Stress Testing Description and Features

Stress testing is a non-functional testing technique performed as part of performance testing. During the stress test, all steps of the system are followed after exposing the system to overload to ensure that the system can withstand stress.

Recovery of the system from this stage (after stress) is crucial as it is likely to occur in the production environment.

Stress testing is a computer simulation technique used to test the resilience of institutions and investment portfolios to possible future financial situations. Such tests are widely used by the financial industry to help assess internal processes and controls, as well as to measure investment risk and asset adequacy. In recent years, regulators have also mandated that financial institutions conduct stress tests to ensure that their capital assets and other assets are adequate.

Need for Stress Testing

  • To check whether the system works under abnormal conditions.
  • Displaying appropriate error message when the system is under stress.
  • System failure under extreme conditions could result in enormous revenue loss
  • It is better to be prepared for extreme conditions by executing Stress Testing.

Goals Of Stress Testing

The main purpose of stress testing is to analyze the behavior of the system after a failure. For the stress test to be successful, a system must show an appropriate error message when under extreme conditions.

To perform a stress test, large data sets can sometimes be used that can be lost during a stress test. Testers should not lose this safety-related data when performing stress testing.

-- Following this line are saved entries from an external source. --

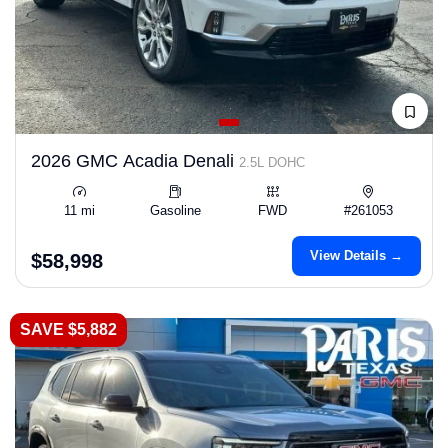
2026 GMC Acadia Denali
2.5L DOHC
11 mi
Gasoline
FWD
#261053
View Details →
$58,998
SAVE $5,882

The main purpose of the stress test is to ensure that the system recovers after a failure called recoverability.

Types of Stress Testing

1.Distributed Stress Testing

In distributed client-server systems, testing is performed between all clients from the server. The role of the stress server is to deploy a series of stress tests to all stress clients and monitor the entire state of the client. After the client connects to the server, the server adds the client’s name and starts sending data for testing.

At this time, client machines send a signal or signal that they are connected to the server. If the server does not receive any signals from the client machine, it must be investigated further for debugging.

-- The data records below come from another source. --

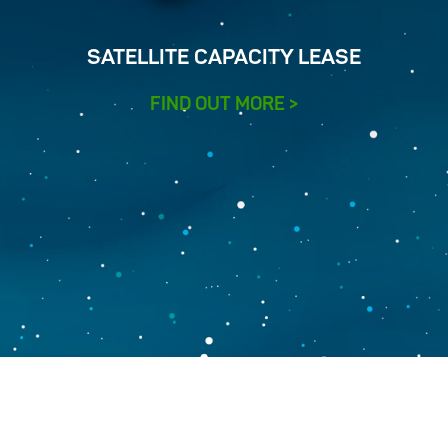
SATELLITE CAPACITY LEASE
FIND OUT MORE >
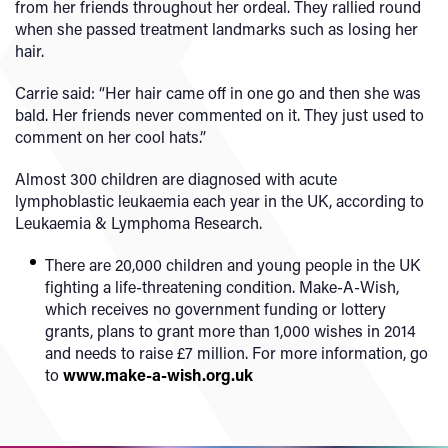
from her friends throughout her ordeal. They rallied round
when she passed treatment landmarks such as losing her
hair.
Carrie said: “Her hair came off in one go and then she was
bald. Her friends never commented on it. They just used to
comment on her cool hats.”
Almost 300 children are diagnosed with acute
lymphoblastic leukaemia each year in the UK, according to
Leukaemia & Lymphoma Research.
There are 20,000 children and young people in the UK
fighting a life-threatening condition. Make-A-Wish,
which receives no government funding or lottery
grants, plans to grant more than 1,000 wishes in 2014
and needs to raise £7 million. For more information, go
to
www.make-a-wish.org.uk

Night running is the best option for running these stress test scenarios. Large server farms need a more efficient method to determine which computers have stress failures to investigate.

2.Application Stress Test

This test typically focuses on finding flaws in an application that are related to data locking and blocking, network issues, and performance bottlenecks.

3.Transactional Stress Testing

Performs stress testing on one or more processes between two or more applications. Operational stress testing is used to fine-tune and optimize the system.

4.Systemic Stress Testing

This is an integrated stress test that can be tested on multiple systems running on the same server. It is used to find flaws where one application’s data blocks another application.

5.Discovery Stress Test

This is one of the stress tests used to test the system with unusual parameters or conditions that are unlikely to occur in an actual scenario. It is used to find flaws in such unexpected scenarios

How to do Stress Testing?

  • Stress test planning. Here you collect system data, analyze the system, define stress test targets
  • Creating automation scripts: at this stage, creating stress test automation scripts, creating test data for stress scenarios.
  • Script execution: at this stage, run the stress test automation scripts and store the stress results.
  • Result analysis: at this stage, you analyze the stress test results and identify bottlenecks.
  • Customization and optimization: at this stage, you fine-tune the system, change the configurations, optimize the code to reach the criteria you want.